General toxicity (P0)

Clinical signs:
no effects observed
Dermal irritation (if dermal study):
not examined
Mortality:
no mortality observed
Body weight and weight changes:
no effects observed
Food consumption and compound intake (if feeding study):
no effects observed
Food efficiency:
not examined
Water consumption and compound intake (if drinking water study):
not examined
Ophthalmological findings:
not examined
Haematological findings:
not specified
Clinical biochemistry findings:
not specified
Urinalysis findings:
not specified
Behaviour (functional findings):
not specified
Immunological findings:
not specified
Organ weight findings including organ / body weight ratios:
effects observed, treatment-related
Histopathological findings: non-neoplastic:
effects observed, treatment-related
Description (incidence and severity):
No effect on reproductive organs. [For effects on other organs see report of this study under repeated dose toxicity.]
Histopathological findings: neoplastic:
not specified
Other effects:
not examined

Reproductive function / performance (P0)

Reproductive function: oestrous cycle:
not examined
Reproductive function: sperm measures:
not examined
Reproductive performance:
no effects observed

Effect levels (P0)

Key result
Dose descriptor:
NOAEL
Effect level:
>= 1 000 mg/kg bw/day (actual dose received)
Sex:
male/female
Basis for effect level:
other: No clear effects on reproductive toxicity in screening study

Target system / organ toxicity (P0)

Critical effects observed:
no

Results: F1 generation

General toxicity (F1)

Clinical signs:
not examined
Dermal irritation (if dermal study):
not examined
Mortality / viability:
no mortality observed
Body weight and weight changes:
no effects observed
Food consumption and compound intake (if feeding study):
not specified
Food efficiency:
not specified
Water consumption and compound intake (if drinking water study):
not examined
Ophthalmological findings:
not specified
Haematological findings:
not specified
Clinical biochemistry findings:
not specified
Urinalysis findings:
not specified
Sexual maturation:
not examined
Anogenital distance (AGD):
not specified
Nipple retention in male pups:
not specified
Organ weight findings including organ / body weight ratios:
not examined
Gross pathological findings:
no effects observed
Histopathological findings:
not examined
Other effects:
no effects observed
Description (incidence and severity):
Gross pathology of the offspring - No treatment-related effects.

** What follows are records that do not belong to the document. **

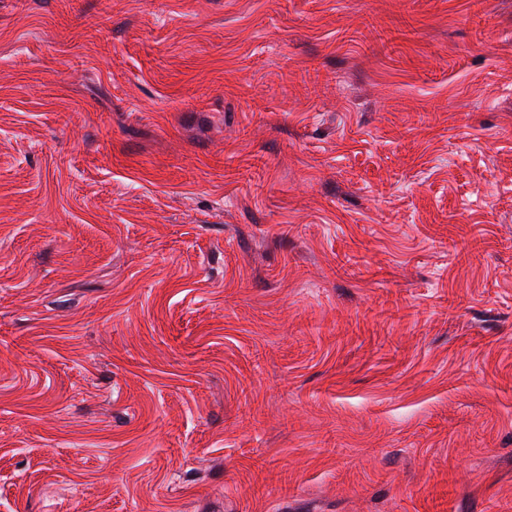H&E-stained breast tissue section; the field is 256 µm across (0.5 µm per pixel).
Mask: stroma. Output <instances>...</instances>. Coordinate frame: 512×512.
Returning <instances> with one entry per match:
<instances>
[{"mask_svg":"<svg viewBox=\"0 0 512 512\" xmlns=\"http://www.w3.org/2000/svg\"><path fill=\"white\" fill-rule=\"evenodd\" d=\"M0 512H512V0H0Z\"/></svg>","mask_w":512,"mask_h":512,"instance_id":"35a3bbf8","label":"stroma"}]
</instances>
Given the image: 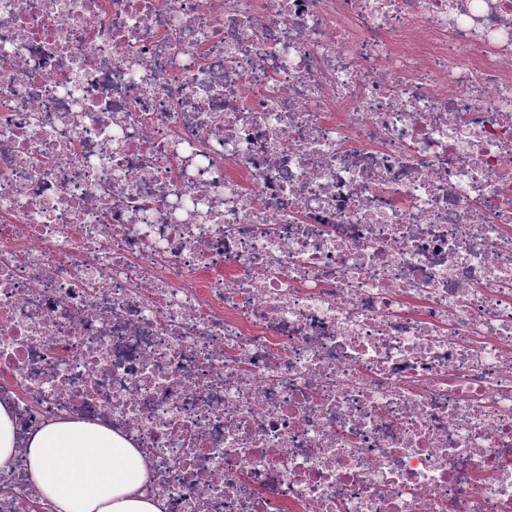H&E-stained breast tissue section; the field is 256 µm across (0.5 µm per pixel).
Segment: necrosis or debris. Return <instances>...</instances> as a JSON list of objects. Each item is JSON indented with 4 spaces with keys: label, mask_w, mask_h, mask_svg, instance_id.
I'll use <instances>...</instances> for the list:
<instances>
[{
    "label": "necrosis or debris",
    "mask_w": 512,
    "mask_h": 512,
    "mask_svg": "<svg viewBox=\"0 0 512 512\" xmlns=\"http://www.w3.org/2000/svg\"><path fill=\"white\" fill-rule=\"evenodd\" d=\"M1 52L18 439L121 433L163 512H512V0H0ZM0 512H55L24 447Z\"/></svg>",
    "instance_id": "4bbe7bcc"
}]
</instances>
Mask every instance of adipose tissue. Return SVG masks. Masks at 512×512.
<instances>
[{
    "mask_svg": "<svg viewBox=\"0 0 512 512\" xmlns=\"http://www.w3.org/2000/svg\"><path fill=\"white\" fill-rule=\"evenodd\" d=\"M39 495L59 512H161L145 493L141 453L112 429L77 417L48 423L26 441Z\"/></svg>",
    "mask_w": 512,
    "mask_h": 512,
    "instance_id": "adipose-tissue-1",
    "label": "adipose tissue"
}]
</instances>
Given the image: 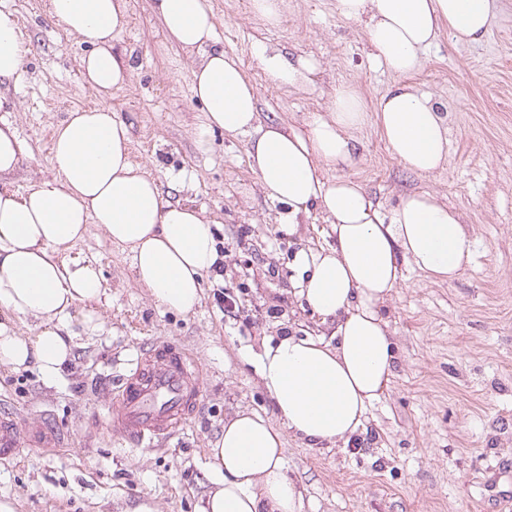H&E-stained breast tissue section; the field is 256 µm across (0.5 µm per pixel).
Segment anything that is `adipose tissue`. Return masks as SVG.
I'll return each mask as SVG.
<instances>
[{
    "mask_svg": "<svg viewBox=\"0 0 512 512\" xmlns=\"http://www.w3.org/2000/svg\"><path fill=\"white\" fill-rule=\"evenodd\" d=\"M171 41L198 52L191 91L207 113L200 148L219 128L229 135L256 131L250 166L267 198L283 204L285 221L319 210L330 222L332 246L299 250L294 286L329 337L284 336L264 344L251 360L285 425L310 444L349 442L365 428L368 407L388 389L396 351L382 309L406 265L441 281L469 263L472 240L462 214L428 192L403 195L391 217L381 216L365 187L347 178L327 180L325 168L349 163L352 133L367 120L352 88L337 87L329 115L307 131L258 126L257 94L236 57L216 38L207 0H152ZM343 19L363 23L382 69L417 71L440 29L459 42L487 32L494 0H335ZM49 13L92 46L79 60L83 82L107 97L126 85L127 58L112 48L125 27V0H49ZM28 52L10 10L0 7V83L18 79ZM261 63L285 84L304 83L312 61H290L260 48ZM378 123L391 155L406 169L431 175L448 153V131L430 95L397 84L381 98ZM126 122L111 109H77L59 123L51 147L54 181L26 195L0 191V366L37 369L59 377L73 356L67 333L71 309L100 300V272L59 251L99 225L127 247L138 282L163 308L188 315L201 302L202 277L220 261L212 222L191 203L171 201L152 174L129 159ZM39 332L17 335L15 321ZM211 487L196 512H304V499L286 474L280 431L260 414L239 411L208 453Z\"/></svg>",
    "mask_w": 512,
    "mask_h": 512,
    "instance_id": "ef3b65f1",
    "label": "adipose tissue"
}]
</instances>
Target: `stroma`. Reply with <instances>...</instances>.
I'll return each mask as SVG.
<instances>
[{"mask_svg": "<svg viewBox=\"0 0 512 512\" xmlns=\"http://www.w3.org/2000/svg\"><path fill=\"white\" fill-rule=\"evenodd\" d=\"M48 0H5L31 47L22 77L0 84V120L13 124L25 148L21 165L0 176V190L25 193L53 180L55 125L77 108L106 106L131 126L130 157L153 172L172 200H189L216 223L224 269L203 277L195 313L166 311L141 287L127 249L98 225L70 256L94 260L107 298L70 312L73 357L55 381L36 370L0 367V410L49 418L67 431L61 448H21L0 464V502L13 512H195L208 491V450L235 411L254 410L278 423L274 405L243 354L264 342L318 332L316 317L294 292L297 251L332 242L323 213L282 224L286 209L266 199L248 159L250 135H210L198 150L195 131L205 107L191 91L194 63L170 41L151 0H126L127 25L115 39L130 55L127 85L108 97L87 87L79 59L91 46L70 36L47 13ZM216 34L254 85L261 124L298 131L326 115L339 85L355 87L375 108L396 82L372 61L364 25L337 16L334 0H285L279 26L250 9V0H208ZM275 47L316 67L306 88L273 80L257 50ZM406 83L429 93L446 119L448 157L441 170L419 175L390 154L376 121L354 133L351 165L326 170L366 187L383 214L402 195L430 192L458 209L473 240V259L440 283L404 268L382 311L397 349L389 388L348 444L310 447L284 431L287 474L306 512H494L512 497V0H495L490 27L476 44L440 31ZM237 306L225 312L216 295ZM101 329H87V311ZM177 340L205 376L202 406L167 444L120 445L101 420L127 369L149 343Z\"/></svg>", "mask_w": 512, "mask_h": 512, "instance_id": "1", "label": "stroma"}]
</instances>
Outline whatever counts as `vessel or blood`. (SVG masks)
Wrapping results in <instances>:
<instances>
[{
  "instance_id": "b4317fda",
  "label": "vessel or blood",
  "mask_w": 512,
  "mask_h": 512,
  "mask_svg": "<svg viewBox=\"0 0 512 512\" xmlns=\"http://www.w3.org/2000/svg\"><path fill=\"white\" fill-rule=\"evenodd\" d=\"M202 398V374L178 343L163 342L141 353L123 376L105 411L110 436L133 447H151L171 438L195 414ZM67 435L45 422L19 423L0 415V463L21 447L55 448Z\"/></svg>"
}]
</instances>
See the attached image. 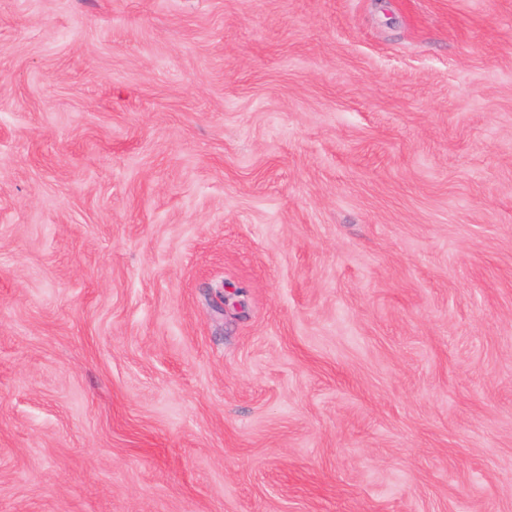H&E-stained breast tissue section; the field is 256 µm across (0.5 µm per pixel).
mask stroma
I'll return each instance as SVG.
<instances>
[{
    "label": "stroma",
    "mask_w": 512,
    "mask_h": 512,
    "mask_svg": "<svg viewBox=\"0 0 512 512\" xmlns=\"http://www.w3.org/2000/svg\"><path fill=\"white\" fill-rule=\"evenodd\" d=\"M0 512H512V0H0Z\"/></svg>",
    "instance_id": "1"
}]
</instances>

Developmental neurotoxicity (F1)

Behaviour (functional findings):
not specified

Developmental immunotoxicity (F1)

Developmental immunotoxicity:
not specified

Effect levels (F1)

Key result
Dose descriptor:
NOAEL
Generation:
F1
Effect level:
>= 1 000 mg/kg bw/day (actual dose received)
Based on:
test mat.
Sex:
male/female
Basis for effect level:
other: No adverse effects observed.

Target system / organ toxicity (F1)

Critical effects observed:
no

Overall reproductive toxicity

Reproductive effects observed:
no

Applicant's summary and conclusion

Conclusions:
A well reported oral combined repeated dose/reproductive and developmental toxicity study in the rat, conducted according to the current guideline and in accordance with GLP, identified an NOAEL of at least 1000 mg/kg bw/day for reproductive effects. This screening study found that the increased number of non-gravid females at this dose was not statistically significant. There was no evidence of this effect at the lower dose of 330 mg/kg bw/day.